A Pew Research Center state-level analysis from 2011 found that birth rates tracked the faltering economy: States that experienced big economic declines in 2007 and 2008 tended to have large fertility declines in 2008 and 2009.

And as that report noted, Hispanics, who were hit hardest by the recession in terms of employment and wealth, also have experienced the largest fertility declines since the onset of the recession. According to the latest CDC report, the Hispanic fertility rate fell by 18% between 2007 and 2010, versus a 4% decline for non-Hispanic whites and a 7% drop for non-Hispanic blacks.

For Hispanic teens, behavior may be aligning more closely with their views of teen pregnancy. A 2009 Pew Research survey found that Hispanics ages 16 to 19 took a dim view of people their age having children: Three-quarters called teen pregnancies “a bad thing for society,” and seven in ten (69%) agreed that becoming a teen parent prevents people from reaching their goals in life. (Among young adults, ages 18 to 25, 76% of Hispanics called teen pregnancies bad for society, versus 90% of all 18- to 25-year-olds.)

There also were generational differences in attitudes toward teen pregnancy. The 2009 Pew Research study found, for instance, that while 69% of first-generation Hispanic teens called teen pregnancy a bad thing for society, 86% of third-generation and higher Hispanic teens did.
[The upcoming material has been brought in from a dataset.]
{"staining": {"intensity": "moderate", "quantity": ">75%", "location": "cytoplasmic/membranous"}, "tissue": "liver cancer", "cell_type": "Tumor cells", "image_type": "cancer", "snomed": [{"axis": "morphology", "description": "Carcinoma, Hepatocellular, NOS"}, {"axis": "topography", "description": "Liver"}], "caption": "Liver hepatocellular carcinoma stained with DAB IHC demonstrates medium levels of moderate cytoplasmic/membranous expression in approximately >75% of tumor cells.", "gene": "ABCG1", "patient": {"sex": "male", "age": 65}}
Overall birth rates have continued to drop through the tepid recovery: Among  all women of childbearing years, the rate has fallen from 69.3 births per 1,000 in 2007 t0 a preliminary 63.2 in 2011. That may represent a lag between statistical indicators of recovery and people believing their own lives are improving: Previous research suggests that while people put off having children during economic downturns, they “catch up” once conditions improve.